You need to know what all the parts of your transmission are called before you can start fixing them; it makes going into bike shops and asking for replacement components a whole lot easier. The appearance of each mechanism may vary from bike to bike, but don’t worry too much about the detail for different components: all do the same jobs regardless of what they look like. All the parts here are dealt with in more detail later in this chapter.

“A new set of cables and casing is the cheapest and most effective way to make your shifting much crisper”

  1. Shifters: It’s all very well having a million gears to choose from, but you need to be able to decide which one to be in, without taking your hands off the bars. Shifters put the controls where you need them – directly under your hands. The shifter unit might be integrated with the brake-levers, making a slightly lighter combination than two separates. However, there are a couple of advantages to having separate brake-levers and gear shifters as you can adjust them independently and also replace them independently if they wear out or break.
  2. Cables and casing: This is often neglected, but is much easier to replace than you’d imagine. A new set of cables and casing is the cheapest and most effective way to make your shifting much crisper. It makes you feel much faster, but also helps to make your transmission last as long as possible. Fresh cables means that your chain will run neatly over your sprockets and chainrings, rather than rubbing constantly and wearing itself out. The inner cable is the metal wire that runs all the way from the shifter to the derailleur.

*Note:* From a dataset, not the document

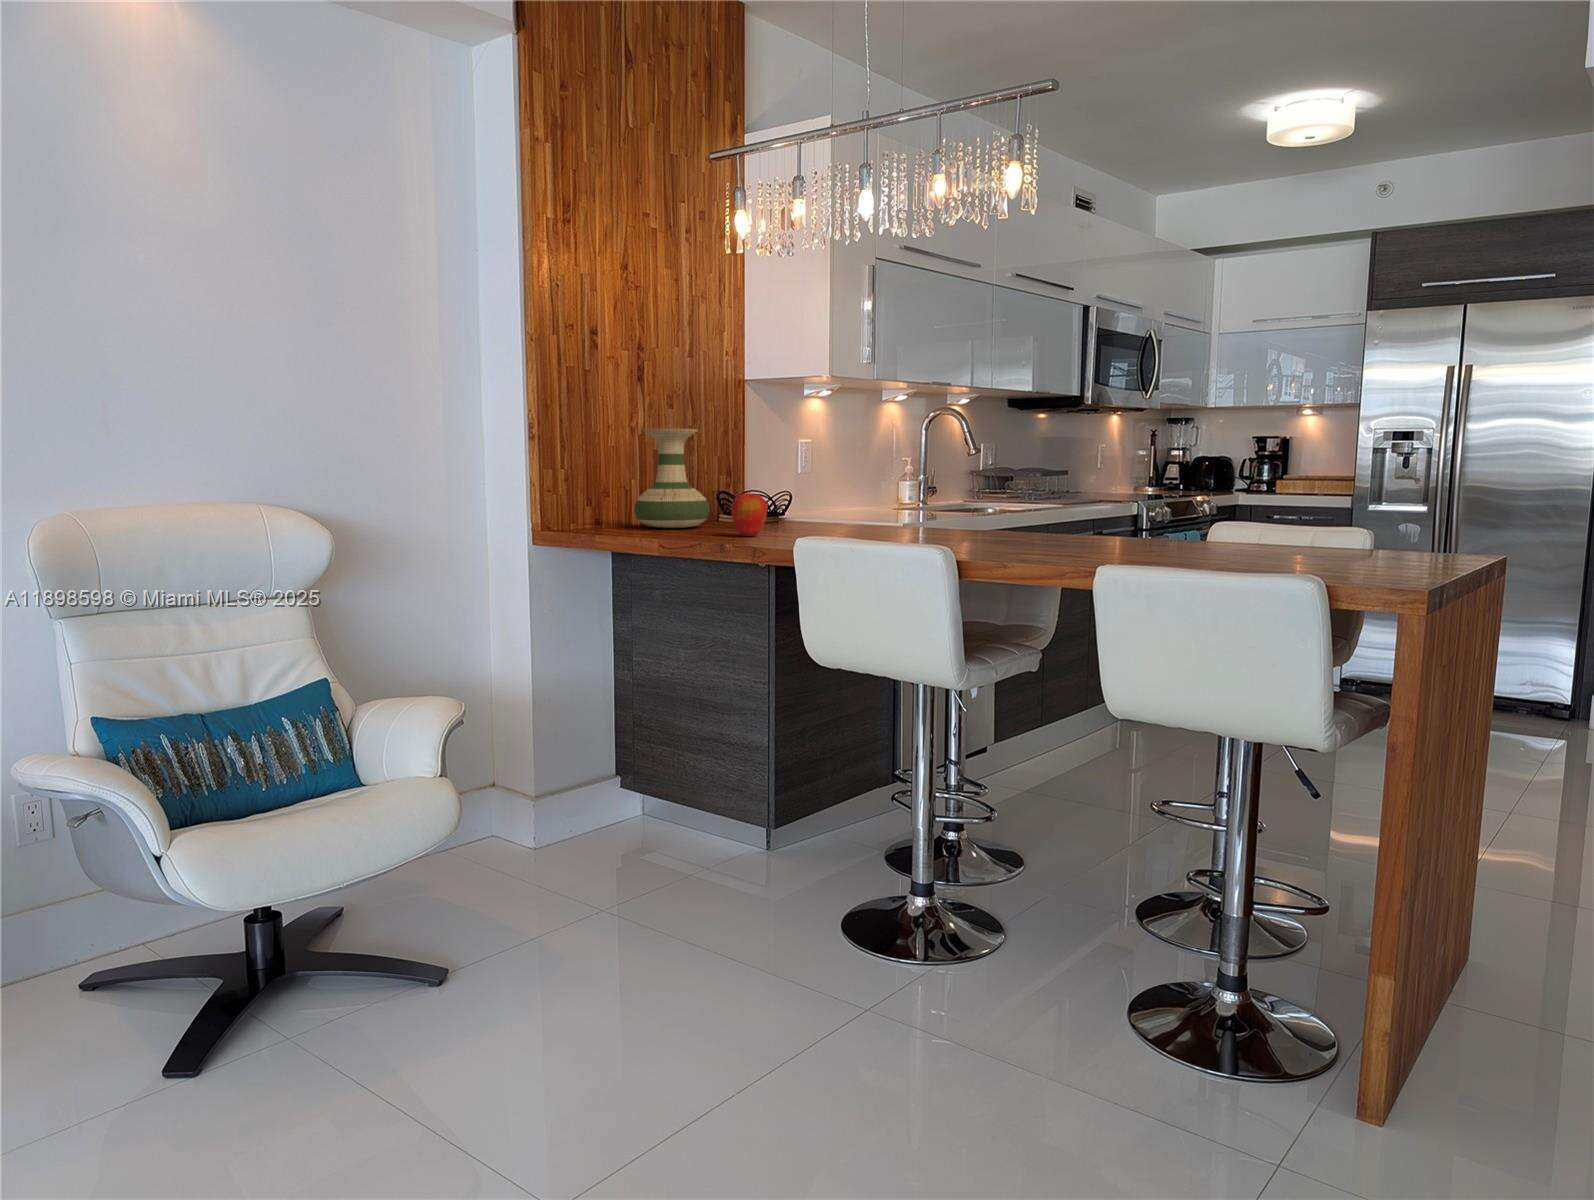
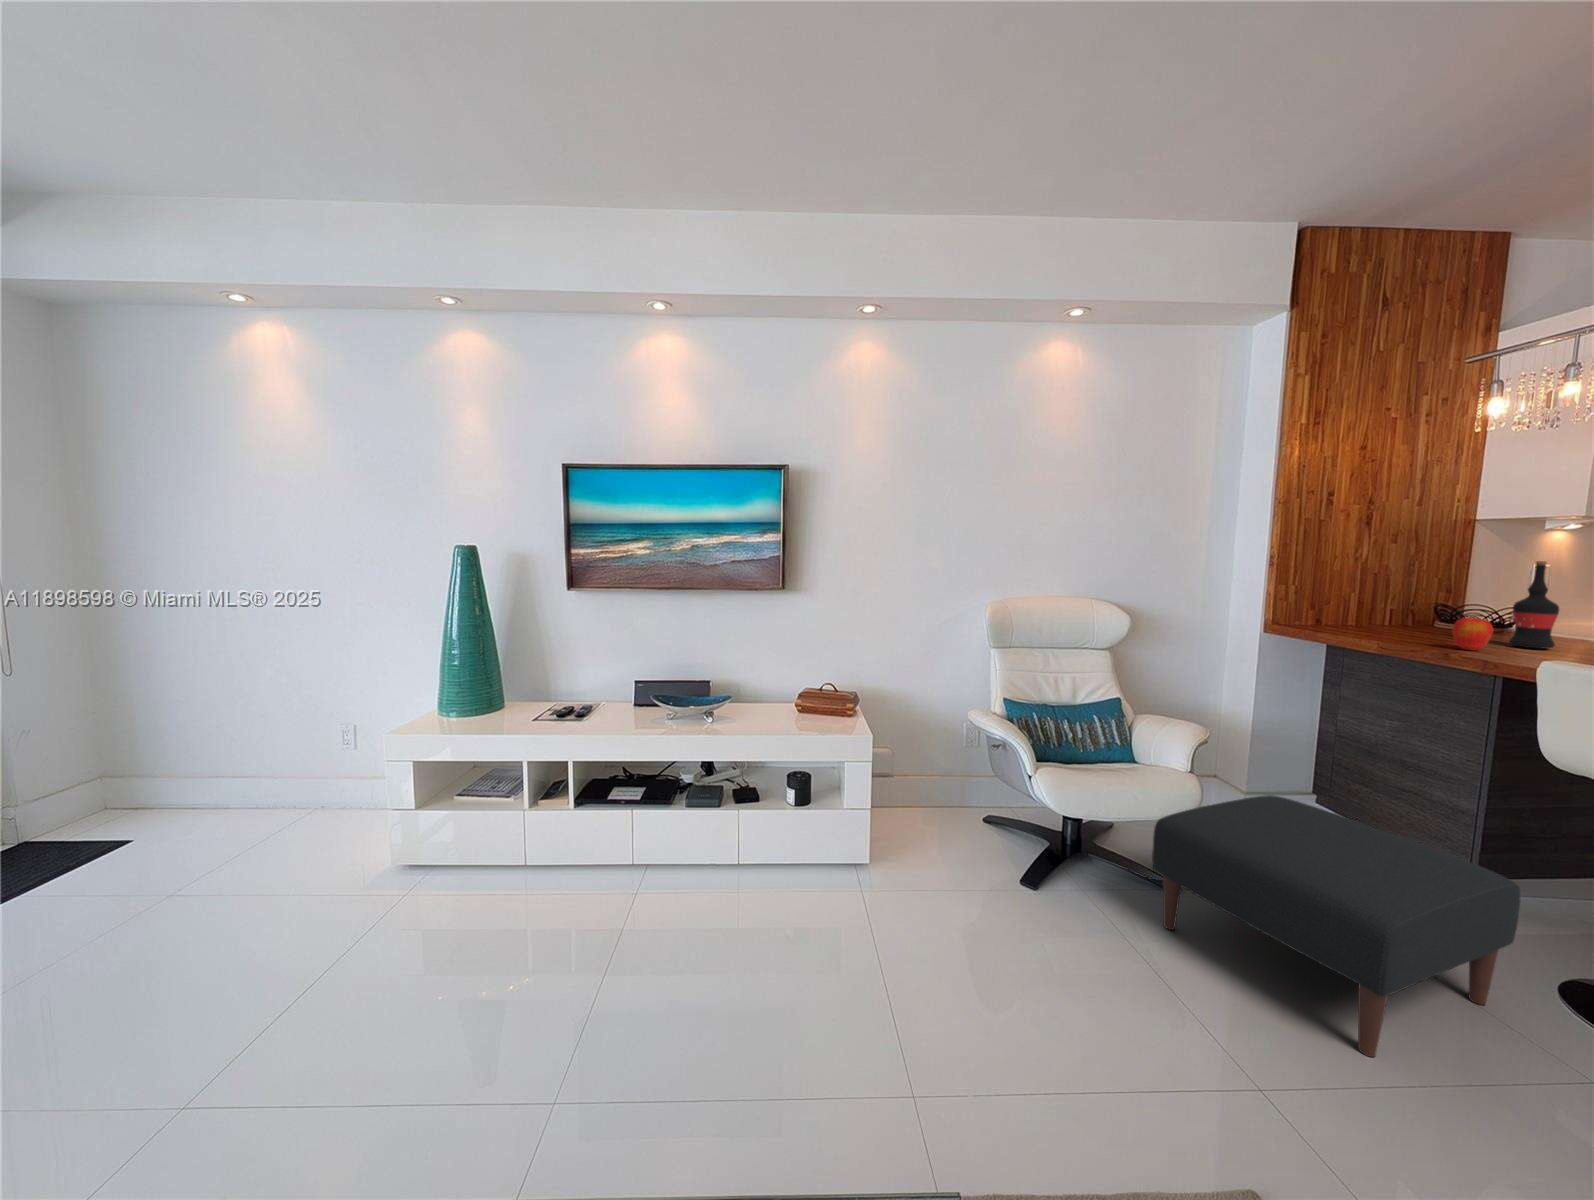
wine bottle: none [782,422,819,529] -> present [1509,561,1559,649]
vase: present [634,429,709,528] -> none [1353,562,1427,634]
ottoman: none [395,782,814,1098] -> present [1152,795,1521,1057]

The outer casing is the plastic-covered tubing (usually black) that the cable runs through in short sections. The casing protects the cable and guides it around bends and curves.
  3. Chainset: Your chainset is the block of gear wheels on the right-hand side of your bike, along with the pedal arm that it connects to. The individual gear wheels are called chainrings and your bike will have one, two or three of them. Road bikes normally have two: hybrids and mountain bikes three. Hub gear bikes will have a single chainring at the front. Like the rest of your transmission, chainrings will wear over time and aren’t cheap to replace, but can be made to last much longer if kept clean.

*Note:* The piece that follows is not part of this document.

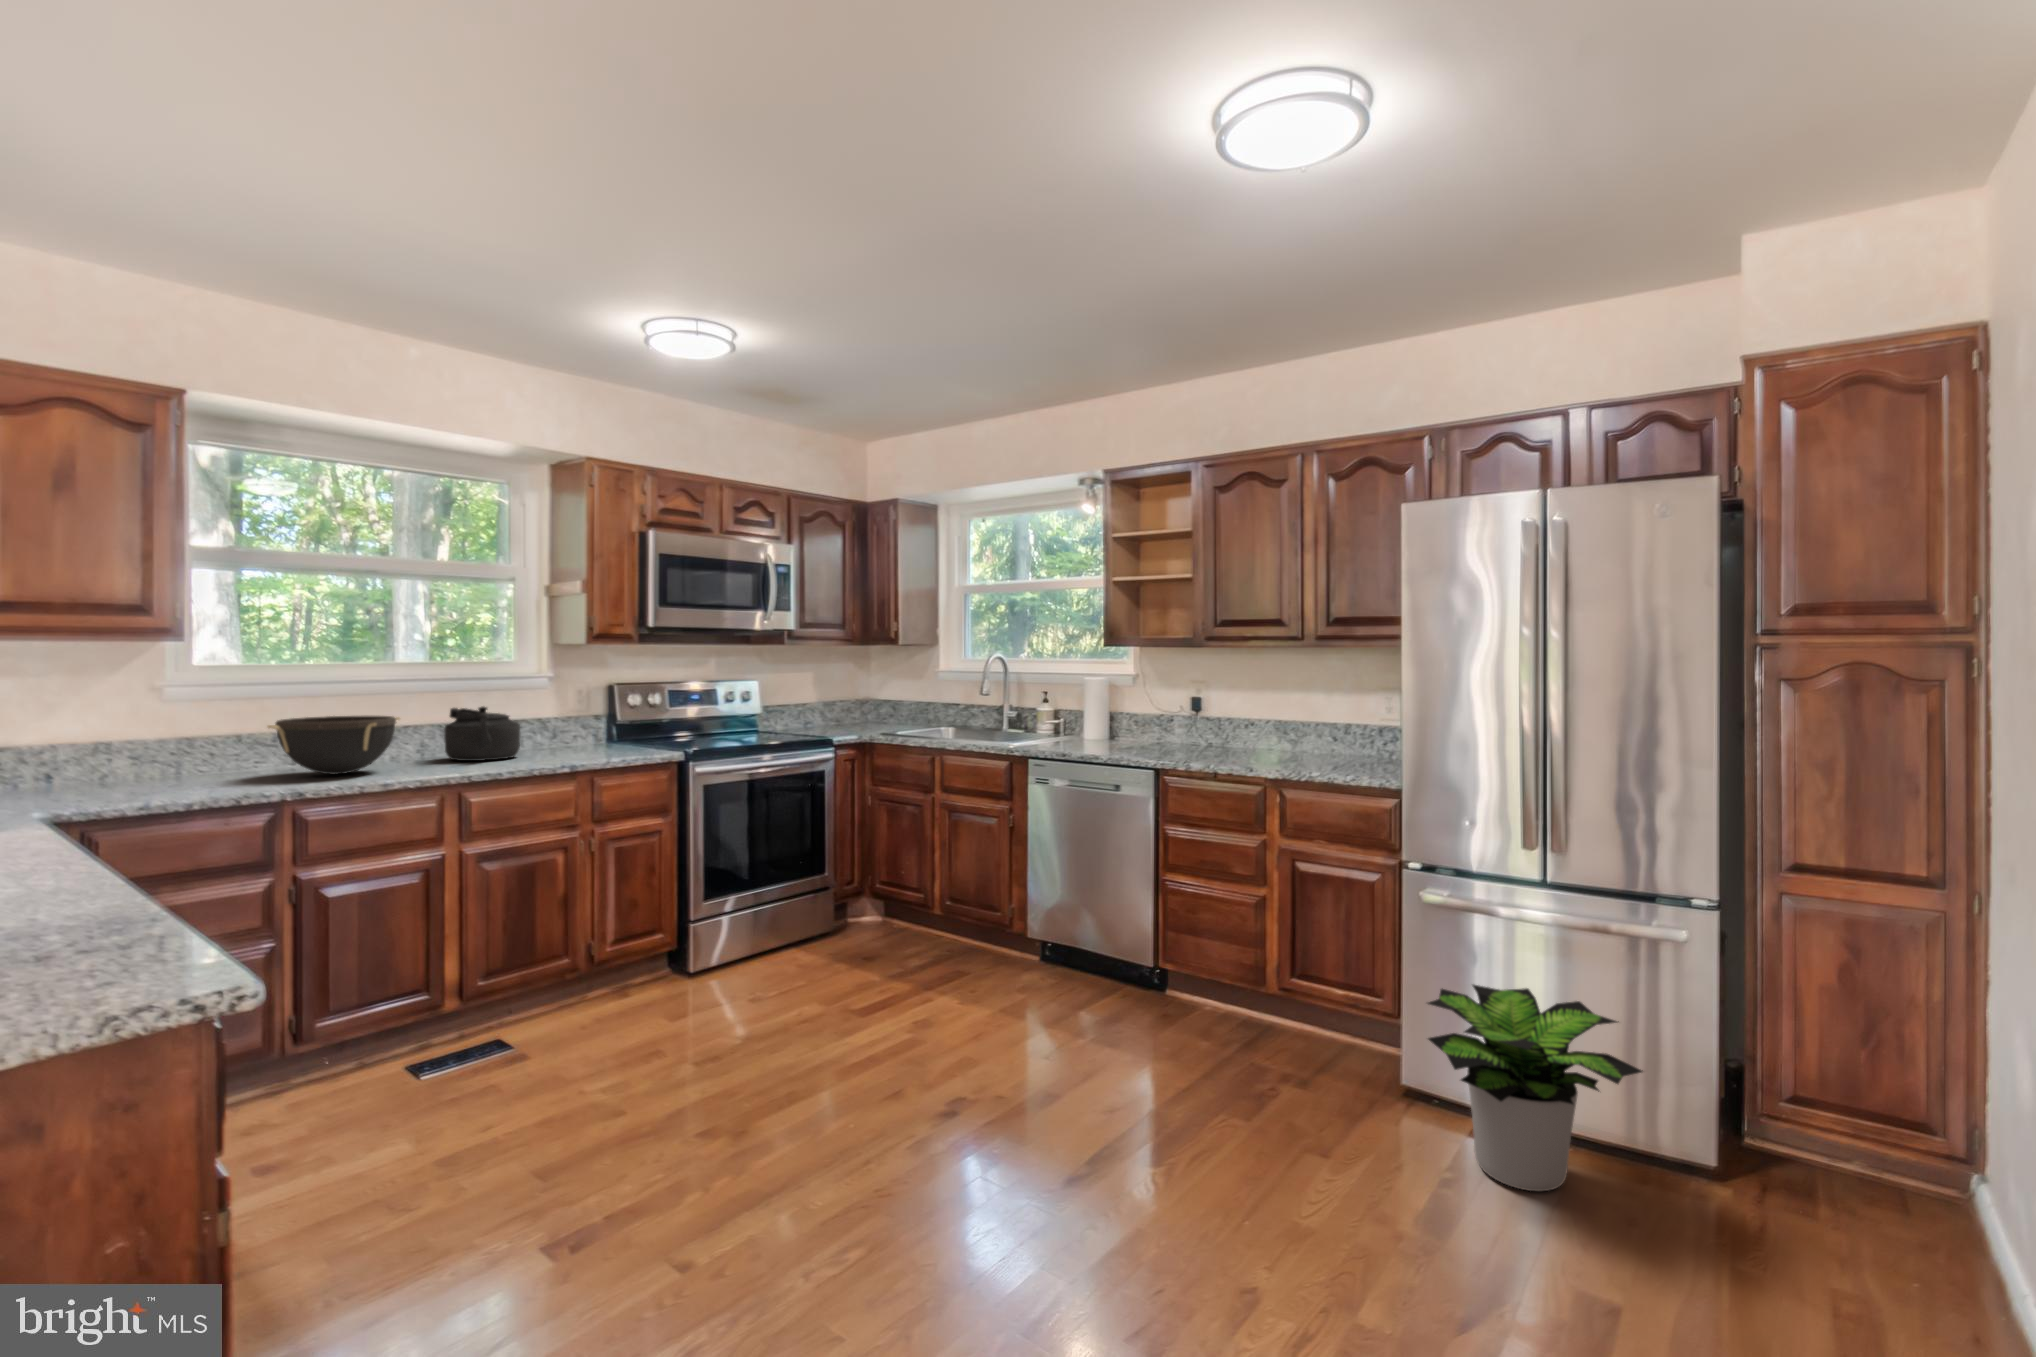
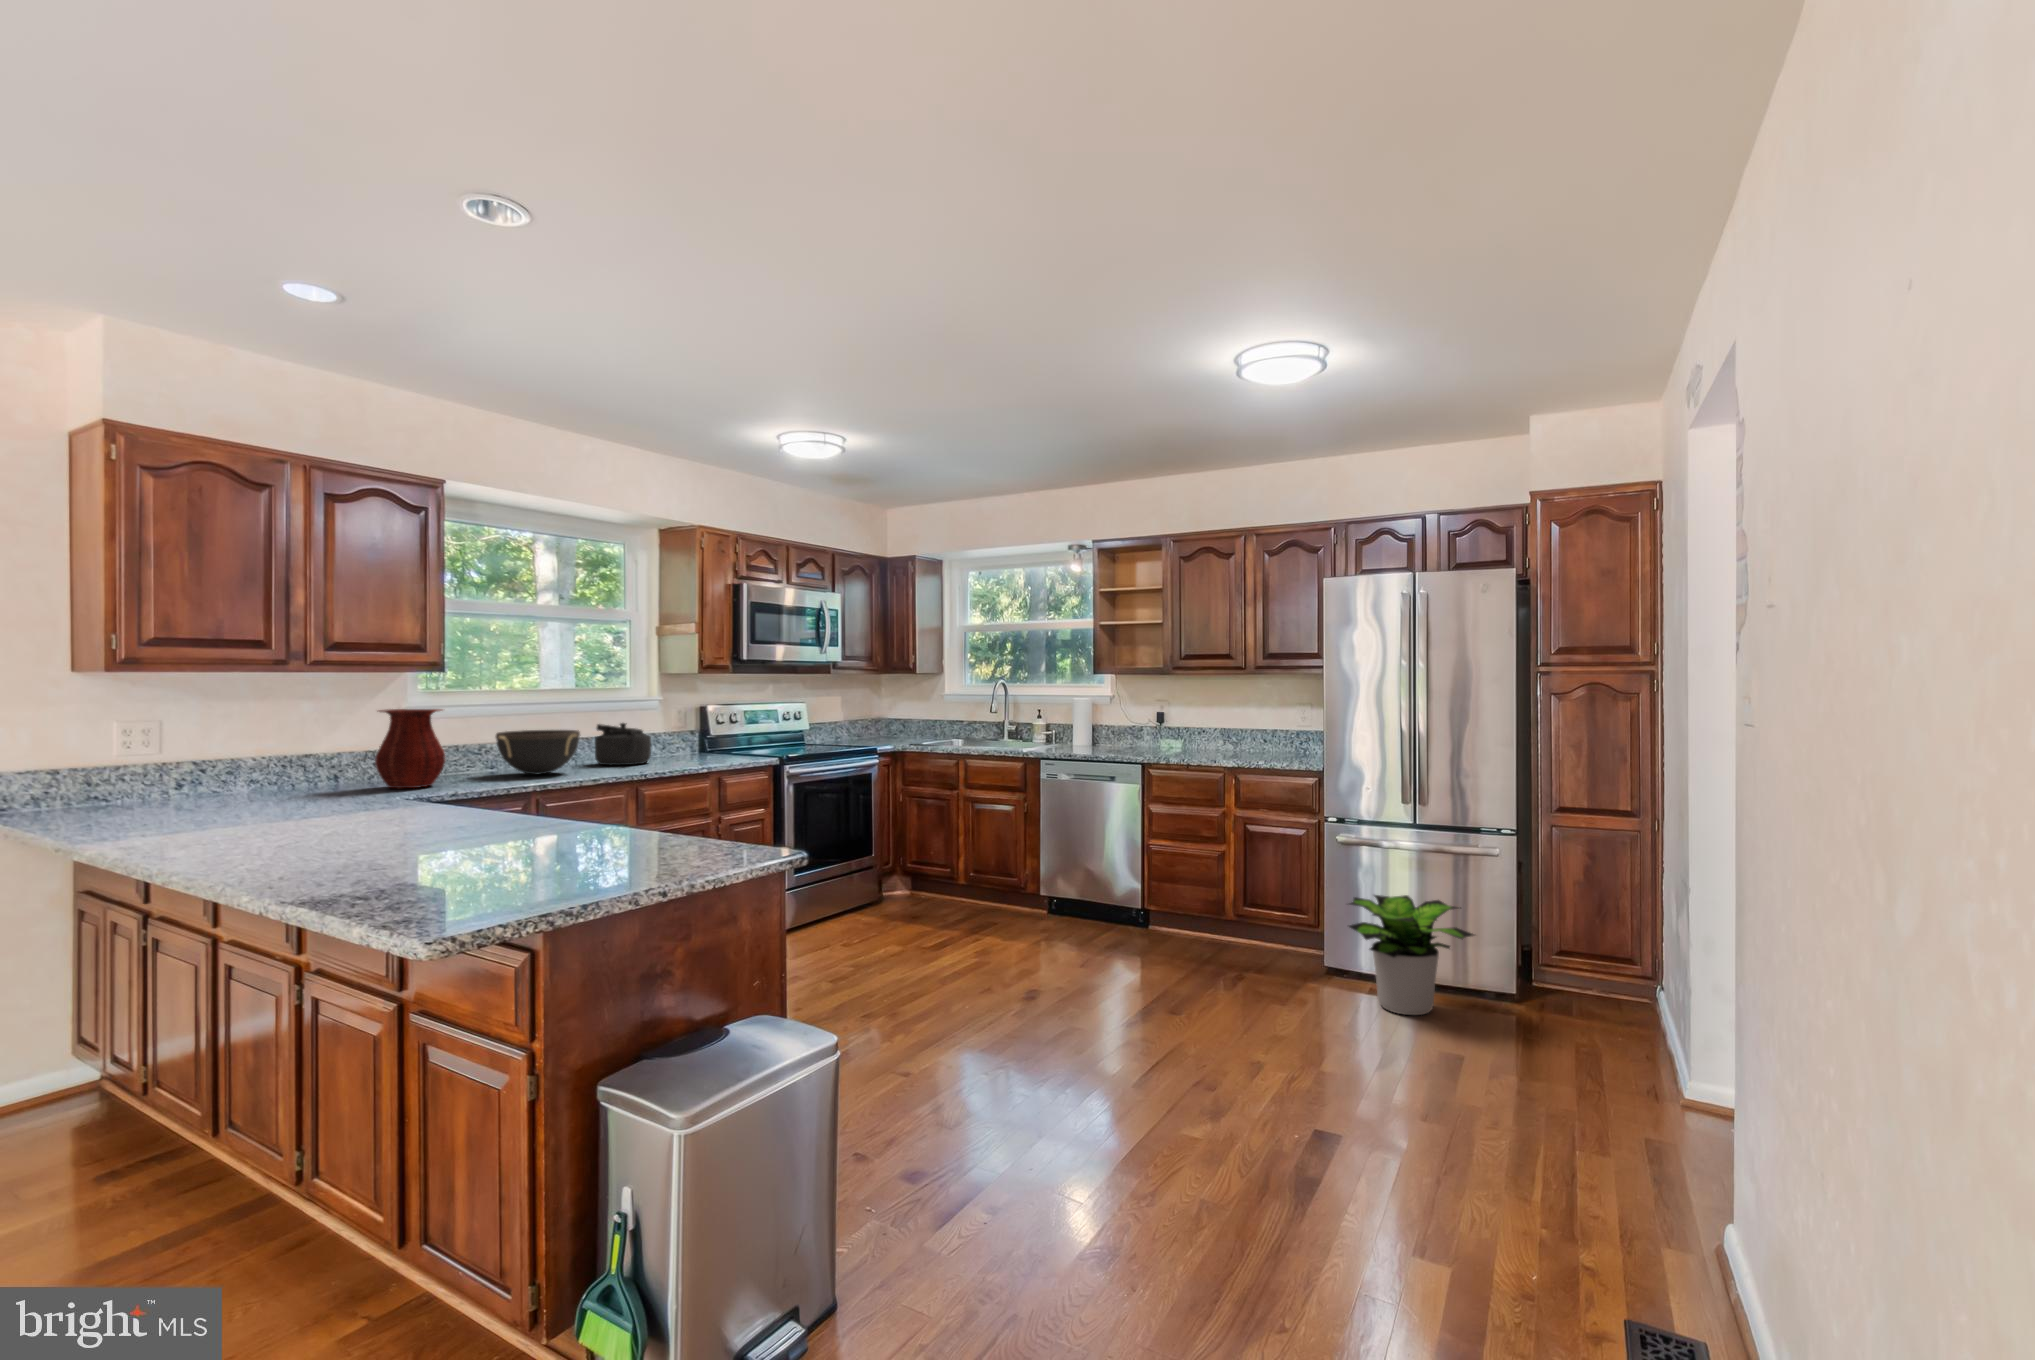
vase: none [67,689,179,796] -> present [375,709,445,788]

  4. Cassette: This is the cluster of sprockets in the middle of your back wheel. Derailleur geared bikes may have five, six, seven, eight, nine or ten sprockets packed into the space between the frame and the back wheel. If the sprockets are all similar sizes, getting slightly larger as they get nearer the back wheel, your gear ratios will be very close together so that each is only slightly harder or easier than the next. Hybrids and mountain bikes tend to be fitted with cassettes that cover a wider range with larger steps between each gear.
  5. Rear derailleur: This cunning piece of kit shifts the chain gently across your sprockets when prompted by the right-hand shifter on your handlebars, via your gear cables. These cable movements are quite small and precise, so the quality of your shifting is dependent on the condition of your cables and the fine adjustment of the cable tension. The rear derailleur also performs a handy second function – the lower of the two jockey wheels keeps the chain tensioned, so that you can use a chain long enough to go around the big sprockets, without it dragging on the ground when you shift into small sprockets.
  6. Front derailleur: Front derailleurs are much simpler than rear derailleurs since they just perform a single function: as you operate the left-hand gear shifter, the derailleur pushes the chain from side to side across your chainset. Its simplicity as a mechanism means that it rarely needs attention and is usually quite straightforward to service, or replace. The trickiest part is usually ordering the correct replacement – there are a handful of different sizes, depending on your frame size and cable routing.